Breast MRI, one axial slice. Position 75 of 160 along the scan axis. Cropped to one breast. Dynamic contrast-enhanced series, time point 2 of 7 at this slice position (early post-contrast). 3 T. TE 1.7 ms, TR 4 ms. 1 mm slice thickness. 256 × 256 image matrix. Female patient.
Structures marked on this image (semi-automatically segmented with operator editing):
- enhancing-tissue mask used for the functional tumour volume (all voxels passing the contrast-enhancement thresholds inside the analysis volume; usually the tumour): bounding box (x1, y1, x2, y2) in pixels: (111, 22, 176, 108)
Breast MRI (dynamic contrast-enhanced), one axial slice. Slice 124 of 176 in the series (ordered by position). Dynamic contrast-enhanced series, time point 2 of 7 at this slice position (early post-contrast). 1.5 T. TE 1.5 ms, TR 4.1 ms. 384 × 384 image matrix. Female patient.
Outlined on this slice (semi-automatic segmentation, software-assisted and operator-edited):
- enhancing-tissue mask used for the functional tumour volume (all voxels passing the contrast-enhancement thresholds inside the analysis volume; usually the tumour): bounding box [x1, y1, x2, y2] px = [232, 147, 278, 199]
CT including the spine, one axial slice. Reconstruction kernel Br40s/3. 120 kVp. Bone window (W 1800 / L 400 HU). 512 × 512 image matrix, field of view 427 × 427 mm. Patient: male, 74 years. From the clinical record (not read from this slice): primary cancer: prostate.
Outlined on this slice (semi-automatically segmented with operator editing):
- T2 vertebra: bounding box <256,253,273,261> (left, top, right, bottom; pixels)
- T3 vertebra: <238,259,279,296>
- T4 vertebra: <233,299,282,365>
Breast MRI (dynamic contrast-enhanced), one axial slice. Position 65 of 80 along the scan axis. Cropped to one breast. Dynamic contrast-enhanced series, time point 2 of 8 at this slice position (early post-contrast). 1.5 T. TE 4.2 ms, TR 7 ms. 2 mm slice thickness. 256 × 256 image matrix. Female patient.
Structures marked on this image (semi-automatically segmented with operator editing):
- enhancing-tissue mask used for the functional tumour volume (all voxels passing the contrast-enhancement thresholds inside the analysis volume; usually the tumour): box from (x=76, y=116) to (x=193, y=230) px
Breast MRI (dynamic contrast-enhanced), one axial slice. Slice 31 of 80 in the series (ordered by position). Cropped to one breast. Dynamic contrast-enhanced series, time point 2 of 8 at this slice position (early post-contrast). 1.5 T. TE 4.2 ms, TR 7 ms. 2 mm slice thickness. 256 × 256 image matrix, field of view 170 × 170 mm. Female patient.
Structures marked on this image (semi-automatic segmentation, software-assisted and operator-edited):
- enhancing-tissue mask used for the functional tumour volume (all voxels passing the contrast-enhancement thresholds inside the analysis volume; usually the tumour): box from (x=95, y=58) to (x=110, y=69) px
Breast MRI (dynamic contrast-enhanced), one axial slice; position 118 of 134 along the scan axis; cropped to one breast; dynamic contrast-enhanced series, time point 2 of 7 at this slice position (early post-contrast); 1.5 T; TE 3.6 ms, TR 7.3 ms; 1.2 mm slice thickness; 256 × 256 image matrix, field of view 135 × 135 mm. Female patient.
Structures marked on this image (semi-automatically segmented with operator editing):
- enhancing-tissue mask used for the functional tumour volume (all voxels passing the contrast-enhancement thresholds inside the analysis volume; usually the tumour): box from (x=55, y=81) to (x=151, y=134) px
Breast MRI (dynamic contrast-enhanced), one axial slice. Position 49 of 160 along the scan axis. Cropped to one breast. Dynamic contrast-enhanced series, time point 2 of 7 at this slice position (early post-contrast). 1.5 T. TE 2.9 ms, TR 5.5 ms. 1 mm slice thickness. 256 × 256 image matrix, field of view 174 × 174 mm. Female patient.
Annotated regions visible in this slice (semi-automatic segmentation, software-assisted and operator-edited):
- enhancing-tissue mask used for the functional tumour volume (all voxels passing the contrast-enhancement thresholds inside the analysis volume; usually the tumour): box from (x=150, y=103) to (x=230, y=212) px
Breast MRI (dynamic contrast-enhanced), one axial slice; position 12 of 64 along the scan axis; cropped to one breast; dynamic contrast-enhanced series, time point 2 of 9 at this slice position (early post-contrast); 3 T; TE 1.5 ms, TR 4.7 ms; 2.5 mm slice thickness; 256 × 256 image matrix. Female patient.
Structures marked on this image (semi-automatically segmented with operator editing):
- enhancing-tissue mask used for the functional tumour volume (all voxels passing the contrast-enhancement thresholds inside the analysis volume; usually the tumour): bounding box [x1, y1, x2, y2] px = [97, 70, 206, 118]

» Exercise prompt:
Note how many lines of the material hold the word "Outlined", then state that number alone.

» Solution for this problem:
2